No início de outubro de 1988, o pré-candidato à presidente Leonel Brizola veio a Natal, nos apoiar pessoalmente,

Foi hóspede da minha residência, situada à rua Romualdo Galvão, aquela época.

Conversamos bastante, no período que antecedeu o grande comício na Praça Gentil Ferreira, no Alecrim.

Já admirava Brizola. Passei a admirá-lo ainda mais.

Teses consistentes e sinais de sinceridade.

O comício foi uma apoteose.

As lideranças do PFL locais – Tarcísio Maia e José Agripino – não compareceram.

Até o dia da eleição – 15 de outubro – as pesquisas eram controversas.

Um dado comum: quem ganhasse seria por muito pouco.

Assim aconteceu: Wilma e eu ganhamos a eleição por uma diferença de menos de 10 mil votos.
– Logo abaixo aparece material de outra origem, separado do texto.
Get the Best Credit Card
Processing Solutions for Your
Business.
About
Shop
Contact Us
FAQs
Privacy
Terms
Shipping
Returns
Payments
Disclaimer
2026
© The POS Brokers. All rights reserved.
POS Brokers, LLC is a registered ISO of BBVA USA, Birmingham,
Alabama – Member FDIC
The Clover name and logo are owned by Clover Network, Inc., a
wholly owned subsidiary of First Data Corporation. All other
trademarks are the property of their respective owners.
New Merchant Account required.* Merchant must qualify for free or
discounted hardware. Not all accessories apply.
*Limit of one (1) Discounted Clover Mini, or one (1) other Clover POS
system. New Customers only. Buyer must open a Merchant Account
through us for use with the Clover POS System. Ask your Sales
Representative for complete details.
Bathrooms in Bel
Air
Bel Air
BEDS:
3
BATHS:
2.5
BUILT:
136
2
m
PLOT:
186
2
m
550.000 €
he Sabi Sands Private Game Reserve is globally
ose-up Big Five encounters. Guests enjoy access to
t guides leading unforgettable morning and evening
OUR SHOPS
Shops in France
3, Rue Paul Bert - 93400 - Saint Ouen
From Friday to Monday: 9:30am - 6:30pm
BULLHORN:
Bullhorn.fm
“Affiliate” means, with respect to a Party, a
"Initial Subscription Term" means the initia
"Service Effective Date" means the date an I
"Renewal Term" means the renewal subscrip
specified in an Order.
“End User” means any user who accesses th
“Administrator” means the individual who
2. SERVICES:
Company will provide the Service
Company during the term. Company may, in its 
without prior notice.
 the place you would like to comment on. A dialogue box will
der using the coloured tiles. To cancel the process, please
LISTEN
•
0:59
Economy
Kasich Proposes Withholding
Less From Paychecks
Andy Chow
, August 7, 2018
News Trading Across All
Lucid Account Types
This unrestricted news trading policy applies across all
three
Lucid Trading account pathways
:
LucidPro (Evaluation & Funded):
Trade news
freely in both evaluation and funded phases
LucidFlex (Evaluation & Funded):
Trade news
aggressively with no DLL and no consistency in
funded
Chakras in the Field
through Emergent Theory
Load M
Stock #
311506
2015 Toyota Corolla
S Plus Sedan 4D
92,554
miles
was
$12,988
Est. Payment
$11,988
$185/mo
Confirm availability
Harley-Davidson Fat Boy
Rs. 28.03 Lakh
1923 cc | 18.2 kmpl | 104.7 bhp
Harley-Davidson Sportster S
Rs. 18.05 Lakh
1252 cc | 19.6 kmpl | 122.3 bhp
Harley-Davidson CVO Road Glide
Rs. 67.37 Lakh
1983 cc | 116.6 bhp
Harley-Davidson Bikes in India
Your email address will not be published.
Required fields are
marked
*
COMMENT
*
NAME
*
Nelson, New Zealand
A partir dali, a “guerreira” – como passou a ser chamada -, iniciou a sua trajetória de sucesso, chegando ao governo do estado, por duas vezes.

A sua morte deixa um vazio de liderança no RN.

Os amigos, correligionários e até adversários, todos são unânimes no reconhecimento ao seu talento político, capacidade pessoal e tenacidade na busca de objetivos.

Agora, ela descansará na Eternidade, após ter cumprido o seu papel e exercido a sua vocação na terra.